Consider the case of wanting to compute pow(x, a) for many values of x in a predefined range (say, [0.1, 1]) and a fixed, but not known at compile time, a. This comes up for example when implementing Color Management Systems, which need to apply user-provided transformations of the form x -> (ax+b)^e to transform pixel data between color profiles, in the middle of a somewhat flexible transformation pipeline. Typically, such transformations involve multiple millions of values for x and a single fixed a.

Two efficient approaches for this transformation are the following:

  • Pre-compute b = log2(a), then compute exp2(log2(x)*b). Note that computing exp2 and log2 usually involves evaluating rational polynomials (see here) and fiddling with floating point representations.
  • Pre-compute a lookup table with L entries, say each with the value of pow(2, a*i). Also pre-compute a rational polynomial approximation of pow(x, a) for x in i.e. [0.5, 2). Then, evaluation involves reducing the input values x to the form 2^i * x' with x' in the appropriate range (fiddling with floating point representations), evaluating a rational polynomial approximation for pow(x', a), doing a table lookup by i and multiplying the results.

The second approach can be faster if the number of evaluations of pow(x, a) is large enough and the relevant target supports fast table lookups in sufficiently-large tables; however the optimal size of the lookup table and the degree of the rational polynomials to be used depends on the target; moreover, computing rational polynomial approximations is quite time-consuming, so it is best done only once.

Thus, the data that should be pre-computed to make this evaluation efficient varies significantly with the SIMD instruction set that the code is meant to be used with. A natural API would then be to have a struct that stores this pre-computed data, and is passed around to all functions that need to compute pow(x, a). Such a struct is naturally heavily dependent on the target features of the function it is used in.

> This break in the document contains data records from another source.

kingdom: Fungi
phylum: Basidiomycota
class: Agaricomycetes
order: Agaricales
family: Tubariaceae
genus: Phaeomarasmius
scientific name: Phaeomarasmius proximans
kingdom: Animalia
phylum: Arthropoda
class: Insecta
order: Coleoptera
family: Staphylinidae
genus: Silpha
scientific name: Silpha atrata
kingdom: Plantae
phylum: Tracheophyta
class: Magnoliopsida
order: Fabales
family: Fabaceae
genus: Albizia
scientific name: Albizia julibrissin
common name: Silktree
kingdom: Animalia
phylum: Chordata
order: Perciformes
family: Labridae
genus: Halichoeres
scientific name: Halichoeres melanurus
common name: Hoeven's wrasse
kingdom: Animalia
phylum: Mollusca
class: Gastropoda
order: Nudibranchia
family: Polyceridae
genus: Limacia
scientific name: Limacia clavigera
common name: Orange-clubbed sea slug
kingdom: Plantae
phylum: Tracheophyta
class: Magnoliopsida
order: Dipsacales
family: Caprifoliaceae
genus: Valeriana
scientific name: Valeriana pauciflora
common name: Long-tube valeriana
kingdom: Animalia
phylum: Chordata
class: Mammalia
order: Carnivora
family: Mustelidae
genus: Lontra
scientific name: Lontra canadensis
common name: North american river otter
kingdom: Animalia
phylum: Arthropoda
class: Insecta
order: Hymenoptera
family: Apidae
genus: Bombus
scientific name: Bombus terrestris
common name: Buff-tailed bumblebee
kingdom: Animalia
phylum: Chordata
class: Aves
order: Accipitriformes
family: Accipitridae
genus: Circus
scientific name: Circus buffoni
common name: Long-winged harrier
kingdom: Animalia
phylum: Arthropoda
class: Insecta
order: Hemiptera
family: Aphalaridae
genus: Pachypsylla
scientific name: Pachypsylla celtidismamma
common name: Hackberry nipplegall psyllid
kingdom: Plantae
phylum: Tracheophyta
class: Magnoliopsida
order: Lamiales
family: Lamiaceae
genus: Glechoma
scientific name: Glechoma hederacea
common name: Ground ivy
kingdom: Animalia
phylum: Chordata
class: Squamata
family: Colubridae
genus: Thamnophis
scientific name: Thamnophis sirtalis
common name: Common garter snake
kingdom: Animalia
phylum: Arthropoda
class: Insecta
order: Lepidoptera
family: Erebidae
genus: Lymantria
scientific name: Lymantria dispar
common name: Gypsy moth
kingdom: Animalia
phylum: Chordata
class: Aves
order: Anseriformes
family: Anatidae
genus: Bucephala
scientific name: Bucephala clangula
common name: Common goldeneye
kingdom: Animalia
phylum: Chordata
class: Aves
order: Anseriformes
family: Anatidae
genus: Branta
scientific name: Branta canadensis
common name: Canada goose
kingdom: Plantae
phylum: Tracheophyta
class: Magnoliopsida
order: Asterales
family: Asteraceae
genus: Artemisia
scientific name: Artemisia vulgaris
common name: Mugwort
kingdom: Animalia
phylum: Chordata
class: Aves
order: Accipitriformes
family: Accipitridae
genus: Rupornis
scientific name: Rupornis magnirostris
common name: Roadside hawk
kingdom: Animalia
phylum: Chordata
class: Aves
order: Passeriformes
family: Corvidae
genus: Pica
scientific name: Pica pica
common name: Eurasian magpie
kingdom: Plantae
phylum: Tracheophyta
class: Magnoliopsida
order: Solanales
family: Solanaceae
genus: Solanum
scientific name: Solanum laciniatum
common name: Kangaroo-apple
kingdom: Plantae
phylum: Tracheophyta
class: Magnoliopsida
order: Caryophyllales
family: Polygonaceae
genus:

Similar situations arise also when implementing fast Huffman coding, which is relevant both for image (1, 2) and text compressors. In particular, if the SIMD hardware supports lookups in tables of size up to L efficiently, Huffman encoding of an alphabet of up to L symbols can be done extremely quickly; thus, a compressor might decide to constrain the Huffman alphabet such that only L different symbols are used, and pass down such a feature-dependent lookup table to parts of the code that do the actual Huffman coding through the image and text processing steps. Again a natural API uses feature-dependent types.